Wednesday, February 27, 2013

Escape!


Paul Gauguin Self-portrait,
1902, his last self-image
The secret fantasy of every hen-pecked husband is to escape to some sunbathed island in the South Pacific and there to frolic merrily in the soft blue waters, lie back in the warm white sands, eat mangoes or some such other tropical fruit while all the while being fawned over by beautiful, scantily clad, native girls for the rest of his natural life. Okay, the mangoes might be a bit much, but you get the idea. The French Post-Impressionist Paul Gauguin did just that over a hundred years ago. A stock broker by profession, and a weekend painter, he first tried living with his friend Vincent van Gogh. Clashing violently with the unstable genius, while being more than a little unstable himself, he vowed to escape civilization. He left his wife and five children and fled first to Panama, then to Martinique, and finally to the French colony of Tahiti where his existence in the midst of the island's bare-breasted beauty transformed his art and won him a measure of success as the exotic masterpieces were shipped back to Paris for sale. 
 
Tahitien: Fatata te Miti, 1893, Paul Gauguin 
All Gauguin needed was a break. More than just a break from the ennui of the 19th century middle-class rat race, Gauguin needed a break from reality. His art itself needed a break from the French bourgeois pretensions which dominated even those such as himself and van Gogh painting on the cutting edge of the artistic norms of their day. It was hard to sell, hard to rise above the crowd of literally thousands of other artists painting staid landscapes, static still-lifes, stolid portraits, and the stratified social milieu of Parisian street scenes. Defying social taboos as to how a French family man, even how a French artist should behave, Tahiti provided that break. The French island colony in the south Pacific was exotic, not to mention erotic, especially as portrayed by Gauguin. Only after he began sending back to his Parisian art dealer, Ambroise Vollard, his colorful painted encounters with these elements of his new, unfettered lifestyle did he gain any measure of success. His work found an audience. He began to sell.
 
Women and a White Horse, 1903, Paul Gauguin, one of his last paintings.
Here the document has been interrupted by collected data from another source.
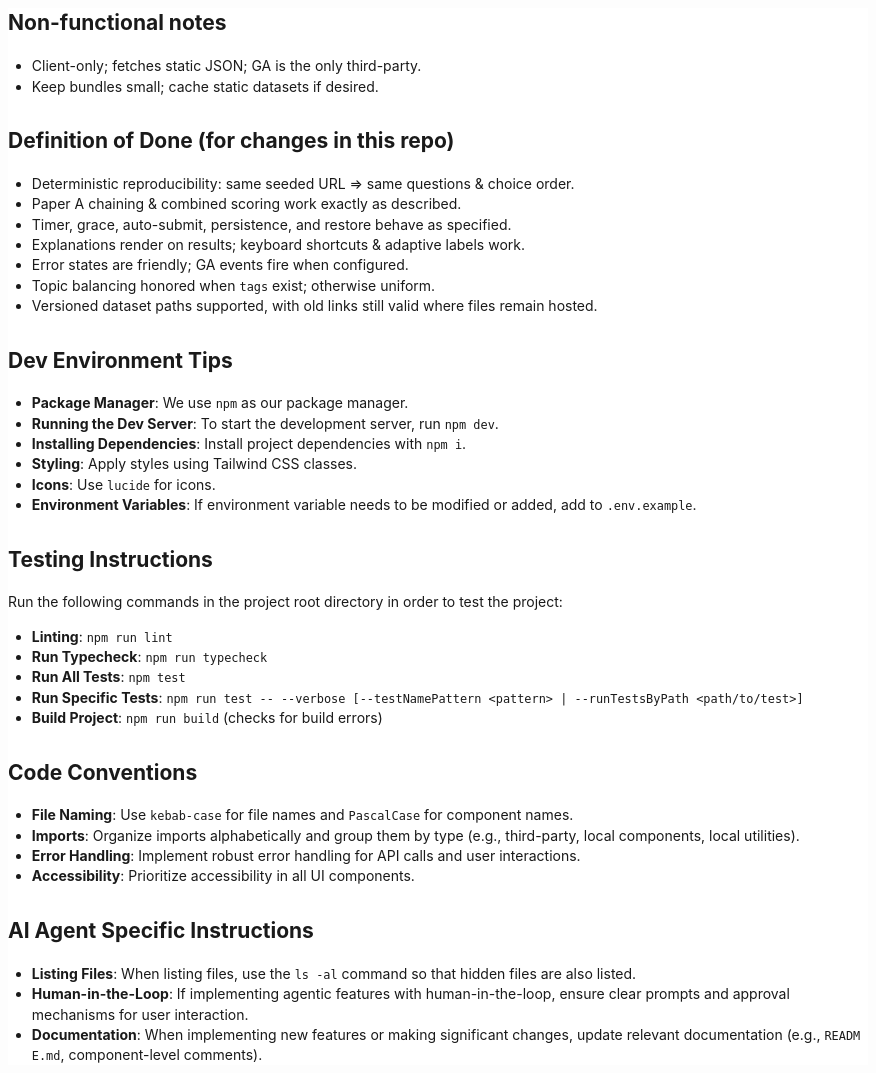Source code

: ## Non-functional notes

* Client-only; fetches static JSON; GA is the only third-party.
* Keep bundles small; cache static datasets if desired.

## Definition of Done (for changes in this repo)

* Deterministic reproducibility: same seeded URL ⇒ same questions & choice order.
* Paper A chaining & combined scoring work exactly as described.
* Timer, grace, auto-submit, persistence, and restore behave as specified.
* Explanations render on results; keyboard shortcuts & adaptive labels work.
* Error states are friendly; GA events fire when configured.
* Topic balancing honored when `tags` exist; otherwise uniform.
* Versioned dataset paths supported, with old links still valid where files remain hosted.

## Dev Environment Tips

- **Package Manager**: We use `npm` as our package manager.
- **Running the Dev Server**: To start the development server, run `npm dev`.
- **Installing Dependencies**: Install project dependencies with `npm i`.
- **Styling**: Apply styles using Tailwind CSS classes.
- **Icons**: Use `lucide` for icons.
- **Environment Variables**: If environment variable needs to be modified or added, add to `.env.example`.

## Testing Instructions

Run the following commands in the project root directory in order to test the project:

- **Linting**: `npm run lint`
- **Run Typecheck**: `npm run typecheck`
- **Run All Tests**: `npm test`
- **Run Specific Tests**: `npm run test -- --verbose [--testNamePattern <pattern> | --runTestsByPath <path/to/test>]`
- **Build Project**: `npm run build` (checks for build errors)

## Code Conventions

- **File Naming**: Use `kebab-case` for file names and `PascalCase` for component names.
- **Imports**: Organize imports alphabetically and group them by type (e.g., third-party, local components, local
  utilities).
- **Error Handling**: Implement robust error handling for API calls and user interactions.
- **Accessibility**: Prioritize accessibility in all UI components.

## AI Agent Specific Instructions

- **Listing Files**: When listing files, use the `ls -al` command so that hidden files are also listed.
- **Human-in-the-Loop**: If implementing agentic features with human-in-the-loop, ensure clear prompts and approval
  mechanisms for user interaction.
- **Documentation**: When implementing new features or making significant changes, update relevant documentation (e.g.,
  `README.md`, component-level comments).
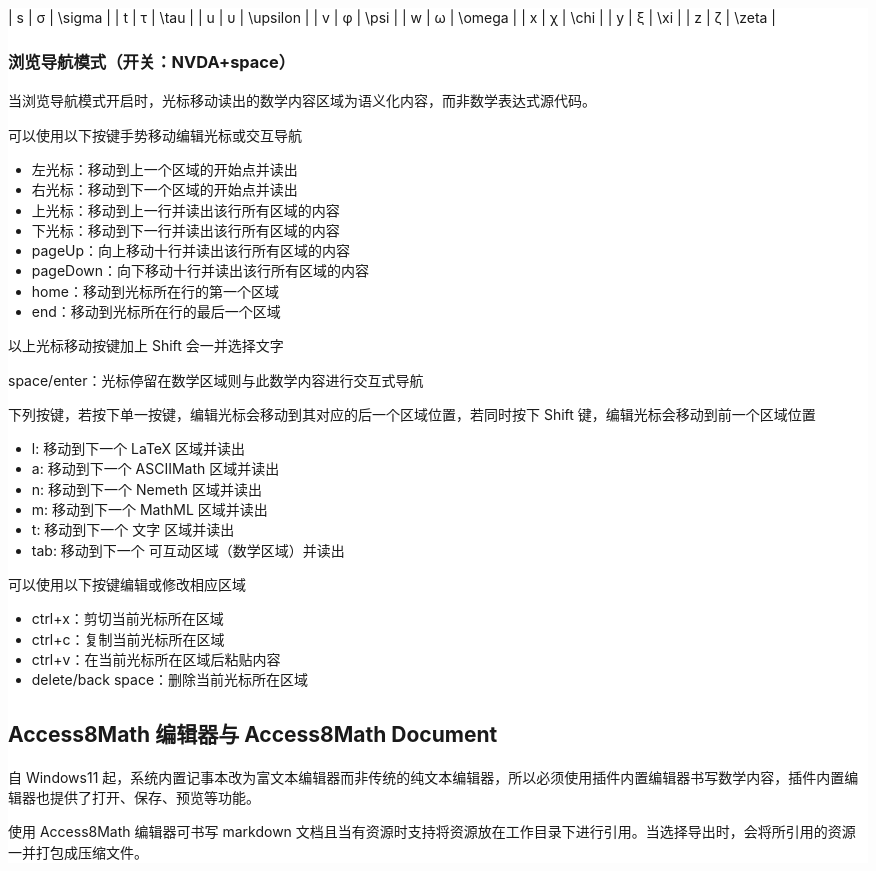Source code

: | s | σ | \sigma |
| t | τ | \tau |
| u | υ | \upsilon |
| v | φ | \psi |
| w | ω | \omega |
| x | χ | \chi |
| y | ξ | \xi |
| z | ζ | \zeta |

### 浏览导航模式（开关：NVDA+space）

当浏览导航模式开启时，光标移动读出的数学内容区域为语义化内容，而非数学表达式源代码。

可以使用以下按键手势移动编辑光标或交互导航

*	左光标：移动到上一个区域的开始点并读出
*	右光标：移动到下一个区域的开始点并读出
*	上光标：移动到上一行并读出该行所有区域的内容
*	下光标：移动到下一行并读出该行所有区域的内容
*	pageUp：向上移动十行并读出该行所有区域的内容
*	pageDown：向下移动十行并读出该行所有区域的内容
*	home：移动到光标所在行的第一个区域
*	end：移动到光标所在行的最后一个区域

以上光标移动按键加上 Shift 会一并选择文字

space/enter：光标停留在数学区域则与此数学内容进行交互式导航

下列按键，若按下单一按键，编辑光标会移动到其对应的后一个区域位置，若同时按下 Shift 键，编辑光标会移动到前一个区域位置

*	l: 移动到下一个 LaTeX 区域并读出
*	a: 移动到下一个 ASCIIMath 区域并读出
*	n: 移动到下一个 Nemeth 区域并读出
*	m: 移动到下一个 MathML 区域并读出
*	t: 移动到下一个 文字 区域并读出
*	tab: 移动到下一个 可互动区域（数学区域）并读出

可以使用以下按键编辑或修改相应区域

*	ctrl+x：剪切当前光标所在区域
*	ctrl+c：复制当前光标所在区域
*	ctrl+v：在当前光标所在区域后粘贴内容
*	delete/back space：删除当前光标所在区域

## Access8Math 编辑器与 Access8Math Document

自 Windows11 起，系统内置记事本改为富文本编辑器而非传统的纯文本编辑器，所以必须使用插件内置编辑器书写数学内容，插件内置编辑器也提供了打开、保存、预览等功能。

使用 Access8Math 编辑器可书写 markdown 文档且当有资源时支持将资源放在工作目录下进行引用。当选择导出时，会将所引用的资源一并打包成压缩文件。
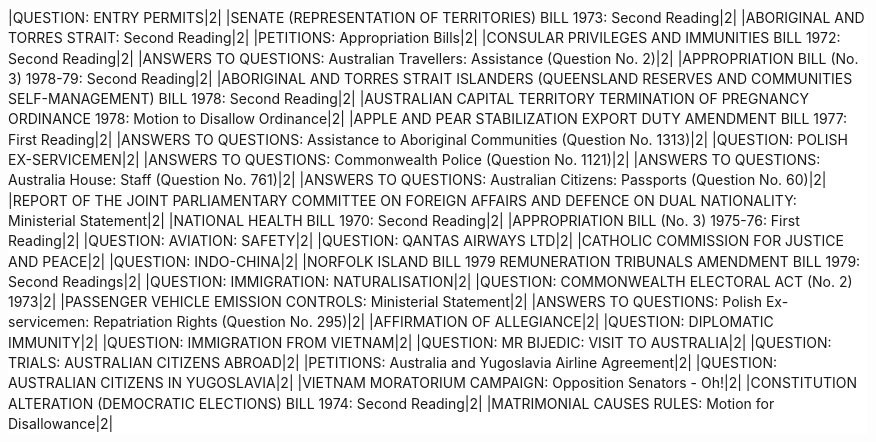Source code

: |QUESTION: ENTRY PERMITS|2|
|SENATE (REPRESENTATION OF TERRITORIES) BILL 1973: Second Reading|2|
|ABORIGINAL AND TORRES STRAIT: Second Reading|2|
|PETITIONS: Appropriation Bills|2|
|CONSULAR PRIVILEGES AND IMMUNITIES BILL 1972: Second Reading|2|
|ANSWERS TO QUESTIONS: Australian Travellers: Assistance (Question No. 2)|2|
|APPROPRIATION BILL (No. 3) 1978-79: Second Reading|2|
|ABORIGINAL AND TORRES STRAIT ISLANDERS (QUEENSLAND RESERVES AND COMMUNITIES SELF-MANAGEMENT) BILL 1978: Second Reading|2|
|AUSTRALIAN CAPITAL TERRITORY TERMINATION OF PREGNANCY ORDINANCE 1978: Motion to Disallow Ordinance|2|
|APPLE AND PEAR STABILIZATION EXPORT DUTY AMENDMENT BILL 1977: First Reading|2|
|ANSWERS TO QUESTIONS: Assistance to Aboriginal Communities (Question No. 1313)|2|
|QUESTION: POLISH EX-SERVICEMEN|2|
|ANSWERS TO QUESTIONS: Commonwealth Police (Question No. 1121)|2|
|ANSWERS TO QUESTIONS: Australia House: Staff (Question No. 761)|2|
|ANSWERS TO QUESTIONS: Australian Citizens: Passports (Question No. 60)|2|
|REPORT OF THE JOINT PARLIAMENTARY COMMITTEE ON FOREIGN AFFAIRS AND DEFENCE ON DUAL NATIONALITY: Ministerial Statement|2|
|NATIONAL HEALTH BILL 1970: Second Reading|2|
|APPROPRIATION BILL (No. 3) 1975-76: First Reading|2|
|QUESTION: AVIATION: SAFETY|2|
|QUESTION: QANTAS AIRWAYS LTD|2|
|CATHOLIC COMMISSION FOR JUSTICE AND PEACE|2|
|QUESTION: INDO-CHINA|2|
|NORFOLK ISLAND BILL 1979 REMUNERATION TRIBUNALS AMENDMENT BILL 1979: Second Readings|2|
|QUESTION: IMMIGRATION: NATURALISATION|2|
|QUESTION: COMMONWEALTH ELECTORAL ACT (No. 2) 1973|2|
|PASSENGER VEHICLE EMISSION CONTROLS: Ministerial Statement|2|
|ANSWERS TO QUESTIONS: Polish Ex-servicemen: Repatriation Rights (Question No. 295)|2|
|AFFIRMATION OF ALLEGIANCE|2|
|QUESTION: DIPLOMATIC IMMUNITY|2|
|QUESTION: IMMIGRATION FROM VIETNAM|2|
|QUESTION: MR BIJEDIC: VISIT TO AUSTRALIA|2|
|QUESTION: TRIALS: AUSTRALIAN CITIZENS ABROAD|2|
|PETITIONS: Australia and Yugoslavia Airline Agreement|2|
|QUESTION: AUSTRALIAN CITIZENS IN YUGOSLAVIA|2|
|VIETNAM MORATORIUM CAMPAIGN: Opposition Senators - Oh!|2|
|CONSTITUTION ALTERATION (DEMOCRATIC ELECTIONS) BILL 1974: Second Reading|2|
|MATRIMONIAL CAUSES RULES: Motion for Disallowance|2|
Sadly though, success came too late. The "good life" was beyond his grasp. He tried going back to France for a few months, only to return to the south Pacific, disillusioned with European art. He set up shop in the Marquesas Islands. But alcohol and sexual promiscuity had, by then, taken its toll. He attempted suicide and failed. Five years later, May 8, 1903, facing a prison term, deeply in debt, largely unable to paint, he died of syphilis, a failure in his own eyes. Much of his debt he owed a wealthy plantation owner who was angered that Gauguin had the nerve to die without having first settled his debt. In a strange fit of senseless outrage, he burned Gauguin's small island cottage, and with it dozens of paintings worth, even then, thousands of Francs--and worth many millions today.